I am having trouble understanding several things in this proof:
Let $poly_D(\mathbb{F})$ be the space of all polynomials in the ring $\mathbb{F}[x_1,...,x_n]$ with degree $\leq{D}$, and let $P\in{poly_D(\mathbb{F})}$ be a univariate polynomial. Let us define a line $l$ as a 1-dimensional affine subspace of $\mathbb{F}^n$. We parametrize $l$ by a map $\gamma:\mathbb{F}\rightarrow\mathbb{F}^n$, defined by $\gamma(t)=at+b$ for vectors $a,b\in{\mathbb{F}^n}$, $a\neq0$. We define $Q(t)=P(\gamma(t))=P(at+b)$. We see that $Q(t)$ is a polynomial in one variable of degree $\leq{D}$. Since $P$ vanishes at $D+1$ points of $l$, $Q$ vanishes at $D+1$ values of $t$. Therefore, $P$ is the zero polynomial.

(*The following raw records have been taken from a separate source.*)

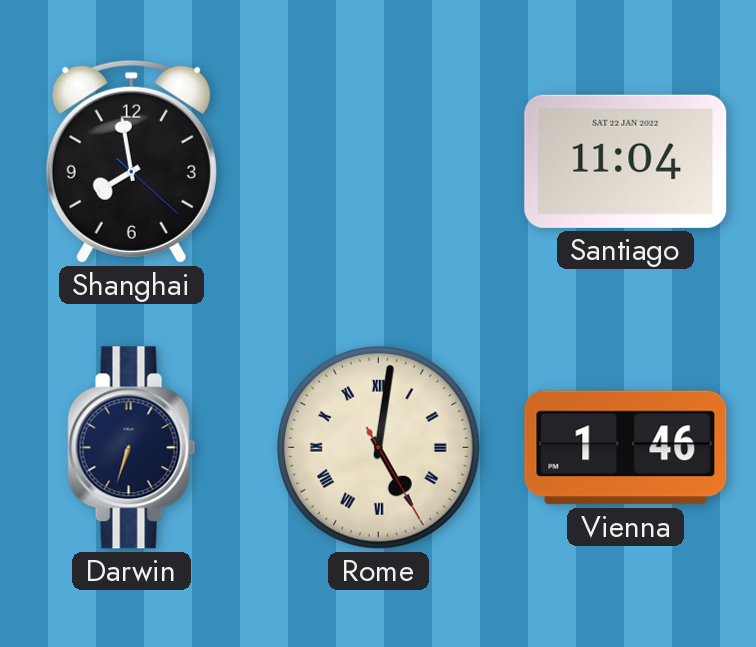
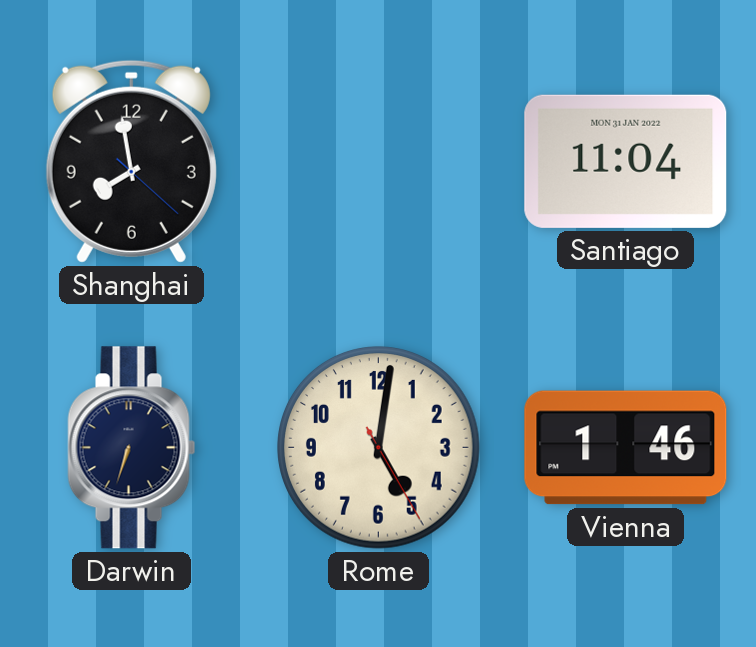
Santiago date: SAT 22 JAN 2022 -> MON 31 JAN 2022
Rome numerals: Roman -> Arabic
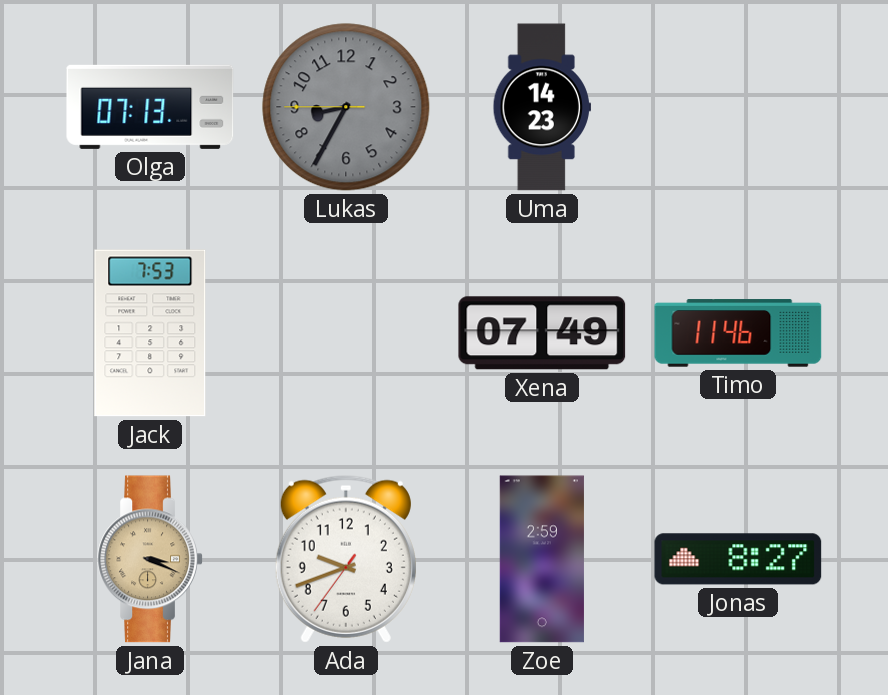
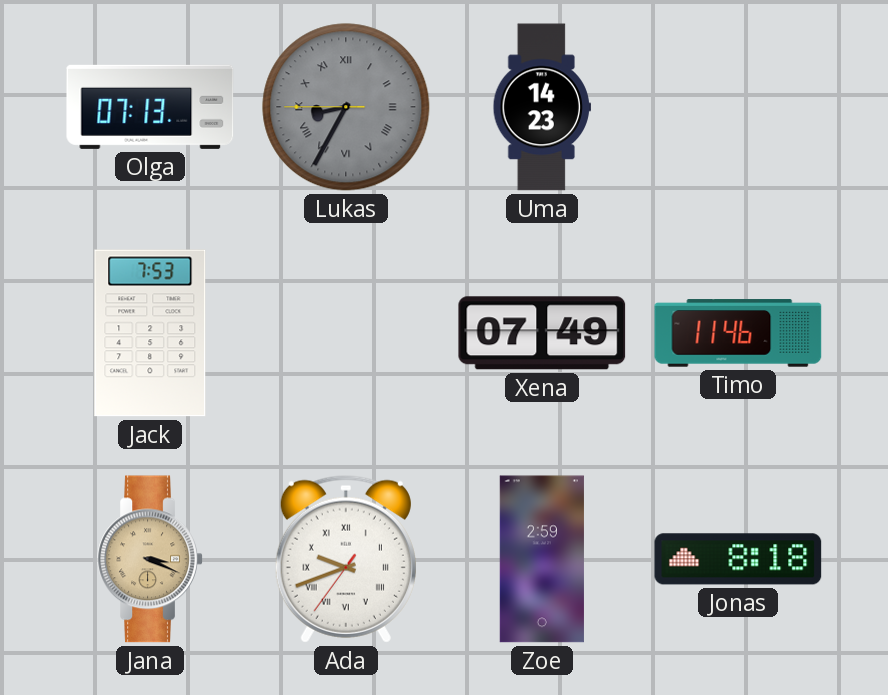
Lukas numerals: Arabic -> Roman
Ada numerals: Arabic -> Roman
Jonas: 8:27 -> 8:18
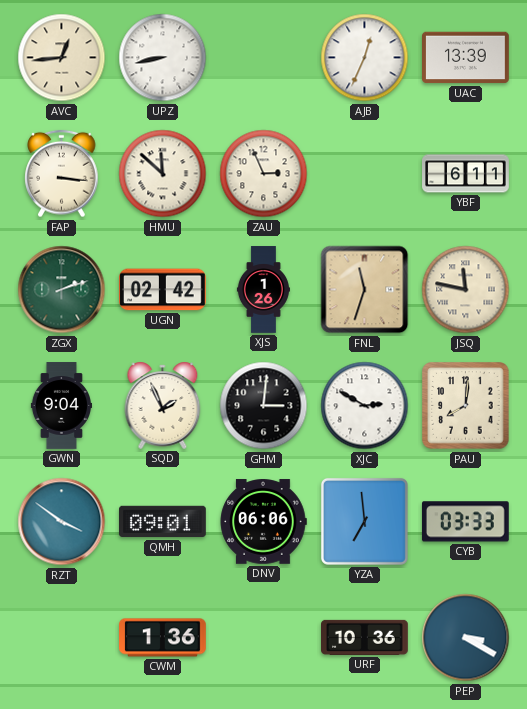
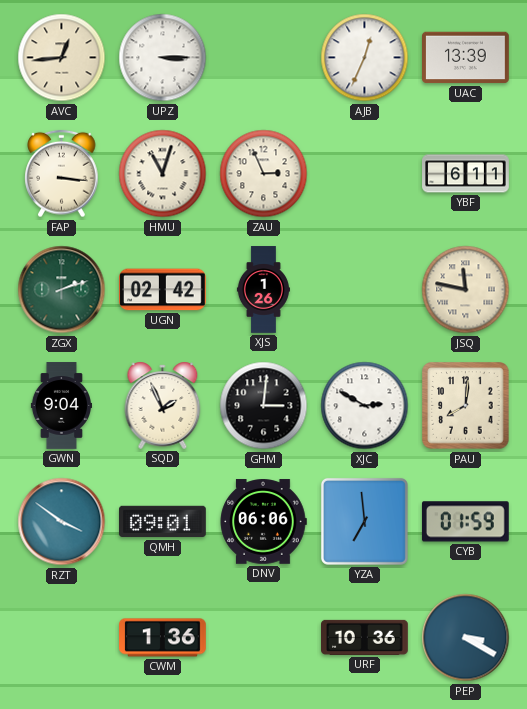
UPZ: 8:43 -> 3:15
HMU: 11:52 -> 11:03
FNL: 11:33 -> none
CYB: 03:33 -> 01:59
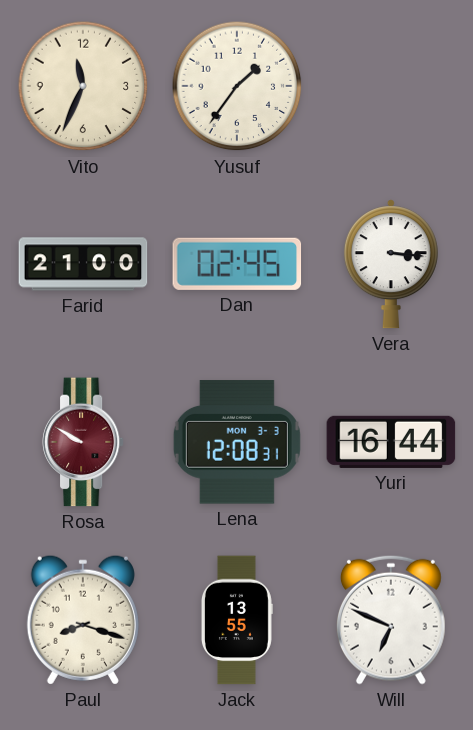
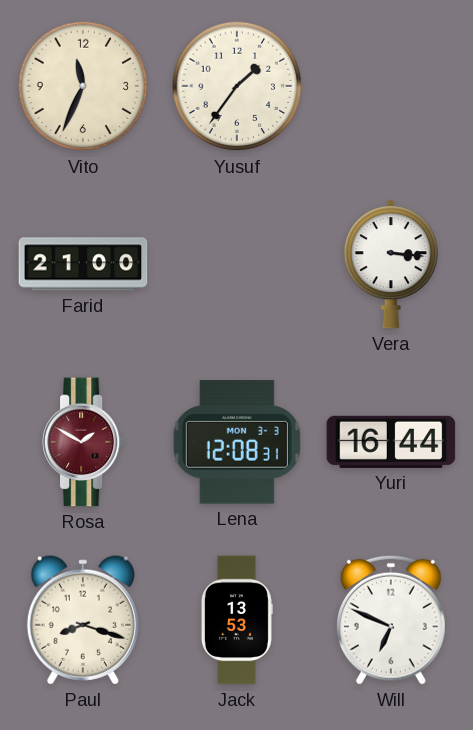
Dan: 02:45 -> none
Rosa: 9:50 -> 1:50
Jack: 13:55 -> 13:53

Not too sure why $l$ is being represented by $at+b$ instead of just $at$. Also, does $at+b$ represent each point of the line $l$?
As the line is an affine subspace--not necessarily a linear subspace--then it does not necessarily have the origin as one of its points. That's why we need the $+b$ in there. That can certainly be confusing, as "linear function" is often used to refer to a function whose image is a line.
Given any $t\in\Bbb F,$ $at+b$ is one of the points on the line $l.$ Moreover, given a point $x$ on the line $l,$ there is a $t\in\Bbb F$ such that $x=at+b.$ Put another way, $at+b$ is meant to represent an arbitrary point on the line $l,$ but not all of them at once.